De griffier, De voorzitter,
(N. ten Broek) (B.F.A. van Huijgevoort)
Afschriften zijn aangetekend per post verzonden op 22 februari 2011
Tegen deze uitspraak kunnen beide partijen binnen zes weken na de verzenddatum beroep in cassatie instellen bij
de Hoge Raad der Nederlanden (belastingkamer),
Postbus 20303,
2500 EH Den Haag.
Daarbij moet het volgende in acht worden genomen:
1 - bij het beroepschrift wordt een afschrift van deze uitspraak overgelegd.
2 - het beroepschrift moet ondertekend zijn en ten minste het volgende vermelden:
a. de naam en het adres van de indiener;
b. de dagtekening;
c. een omschrijving van de uitspraak waartegen het beroep in cassatie is gericht;
d. de gronden van het beroep in cassatie.

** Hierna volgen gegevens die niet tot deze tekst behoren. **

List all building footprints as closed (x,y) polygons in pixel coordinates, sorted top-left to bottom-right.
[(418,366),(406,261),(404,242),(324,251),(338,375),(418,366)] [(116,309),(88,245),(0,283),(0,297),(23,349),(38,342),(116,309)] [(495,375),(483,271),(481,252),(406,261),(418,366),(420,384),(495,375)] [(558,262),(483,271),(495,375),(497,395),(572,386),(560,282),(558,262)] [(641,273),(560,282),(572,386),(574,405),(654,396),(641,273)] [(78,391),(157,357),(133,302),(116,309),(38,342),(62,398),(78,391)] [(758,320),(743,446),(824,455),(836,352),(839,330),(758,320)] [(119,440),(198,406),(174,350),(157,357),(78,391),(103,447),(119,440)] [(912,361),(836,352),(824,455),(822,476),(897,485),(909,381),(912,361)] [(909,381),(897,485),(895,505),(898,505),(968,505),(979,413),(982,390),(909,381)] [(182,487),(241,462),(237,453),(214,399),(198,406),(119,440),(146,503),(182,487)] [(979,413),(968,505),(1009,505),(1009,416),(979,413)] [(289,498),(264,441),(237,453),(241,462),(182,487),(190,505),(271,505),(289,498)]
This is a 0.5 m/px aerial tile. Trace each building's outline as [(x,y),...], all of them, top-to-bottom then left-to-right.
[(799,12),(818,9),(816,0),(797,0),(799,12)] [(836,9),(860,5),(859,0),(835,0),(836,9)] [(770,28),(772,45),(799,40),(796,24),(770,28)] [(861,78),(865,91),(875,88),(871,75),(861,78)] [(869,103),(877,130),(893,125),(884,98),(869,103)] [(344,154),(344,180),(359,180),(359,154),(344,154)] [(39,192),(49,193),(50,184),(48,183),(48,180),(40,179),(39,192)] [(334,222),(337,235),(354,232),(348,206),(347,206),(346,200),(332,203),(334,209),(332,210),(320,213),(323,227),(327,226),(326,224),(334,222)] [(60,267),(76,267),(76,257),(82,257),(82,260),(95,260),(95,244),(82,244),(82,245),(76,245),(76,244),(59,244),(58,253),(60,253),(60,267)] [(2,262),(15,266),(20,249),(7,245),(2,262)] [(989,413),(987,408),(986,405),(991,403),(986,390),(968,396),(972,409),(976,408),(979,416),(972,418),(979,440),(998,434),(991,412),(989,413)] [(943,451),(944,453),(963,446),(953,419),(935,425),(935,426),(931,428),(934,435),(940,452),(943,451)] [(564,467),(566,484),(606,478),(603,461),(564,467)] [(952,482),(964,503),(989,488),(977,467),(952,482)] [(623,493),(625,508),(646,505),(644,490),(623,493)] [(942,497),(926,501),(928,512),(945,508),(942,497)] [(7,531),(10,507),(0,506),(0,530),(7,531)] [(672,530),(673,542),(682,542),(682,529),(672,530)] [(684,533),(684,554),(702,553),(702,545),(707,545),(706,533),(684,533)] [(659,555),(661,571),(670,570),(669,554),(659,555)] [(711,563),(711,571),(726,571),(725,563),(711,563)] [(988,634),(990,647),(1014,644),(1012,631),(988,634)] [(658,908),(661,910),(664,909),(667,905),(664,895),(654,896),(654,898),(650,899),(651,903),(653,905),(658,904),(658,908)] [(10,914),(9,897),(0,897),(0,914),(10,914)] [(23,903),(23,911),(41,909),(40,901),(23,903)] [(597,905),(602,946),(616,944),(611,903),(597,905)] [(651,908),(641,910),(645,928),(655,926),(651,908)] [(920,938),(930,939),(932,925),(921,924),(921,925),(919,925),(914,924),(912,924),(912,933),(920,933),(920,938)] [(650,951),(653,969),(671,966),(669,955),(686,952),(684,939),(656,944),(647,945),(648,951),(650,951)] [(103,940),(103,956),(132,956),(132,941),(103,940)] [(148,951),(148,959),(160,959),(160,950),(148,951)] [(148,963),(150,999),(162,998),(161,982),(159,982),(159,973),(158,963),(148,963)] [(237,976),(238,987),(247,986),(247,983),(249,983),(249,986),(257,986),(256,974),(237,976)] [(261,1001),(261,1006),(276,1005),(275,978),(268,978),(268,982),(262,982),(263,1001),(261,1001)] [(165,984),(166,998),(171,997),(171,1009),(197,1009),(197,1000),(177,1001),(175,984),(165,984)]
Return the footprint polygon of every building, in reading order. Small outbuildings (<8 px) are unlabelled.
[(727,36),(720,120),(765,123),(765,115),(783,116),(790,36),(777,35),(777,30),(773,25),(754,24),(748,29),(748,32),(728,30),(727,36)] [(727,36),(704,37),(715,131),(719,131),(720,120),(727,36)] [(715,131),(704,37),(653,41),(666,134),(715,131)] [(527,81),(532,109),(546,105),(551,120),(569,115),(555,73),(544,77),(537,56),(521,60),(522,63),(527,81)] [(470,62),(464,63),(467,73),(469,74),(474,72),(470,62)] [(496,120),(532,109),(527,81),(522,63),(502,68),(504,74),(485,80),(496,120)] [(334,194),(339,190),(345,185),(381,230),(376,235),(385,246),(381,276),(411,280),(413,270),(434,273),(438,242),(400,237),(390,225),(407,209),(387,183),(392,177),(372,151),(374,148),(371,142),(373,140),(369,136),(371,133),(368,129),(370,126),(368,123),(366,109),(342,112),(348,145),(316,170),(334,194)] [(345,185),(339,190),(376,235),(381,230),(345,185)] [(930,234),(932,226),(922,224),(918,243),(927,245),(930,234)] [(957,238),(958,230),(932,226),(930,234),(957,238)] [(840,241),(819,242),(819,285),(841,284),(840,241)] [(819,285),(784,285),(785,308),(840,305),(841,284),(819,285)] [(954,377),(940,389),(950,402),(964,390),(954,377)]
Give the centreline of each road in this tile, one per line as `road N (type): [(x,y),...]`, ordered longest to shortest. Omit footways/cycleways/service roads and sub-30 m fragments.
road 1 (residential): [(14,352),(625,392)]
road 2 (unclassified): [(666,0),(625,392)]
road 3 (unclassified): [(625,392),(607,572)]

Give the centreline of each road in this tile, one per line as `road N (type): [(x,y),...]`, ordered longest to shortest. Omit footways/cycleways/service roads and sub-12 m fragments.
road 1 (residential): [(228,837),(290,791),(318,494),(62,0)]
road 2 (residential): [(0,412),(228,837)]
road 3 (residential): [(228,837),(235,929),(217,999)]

Voor het instellen van beroep in cassatie is griffierecht verschuldigd. Na het instellen van beroep in cassatie ontvangt de indiener een nota griffierecht van de griffier van de Hoge Raad.
In het cassatieberoepschrift kan de Hoge Raad verzocht worden om de wederpartij te veroordelen in de proceskosten.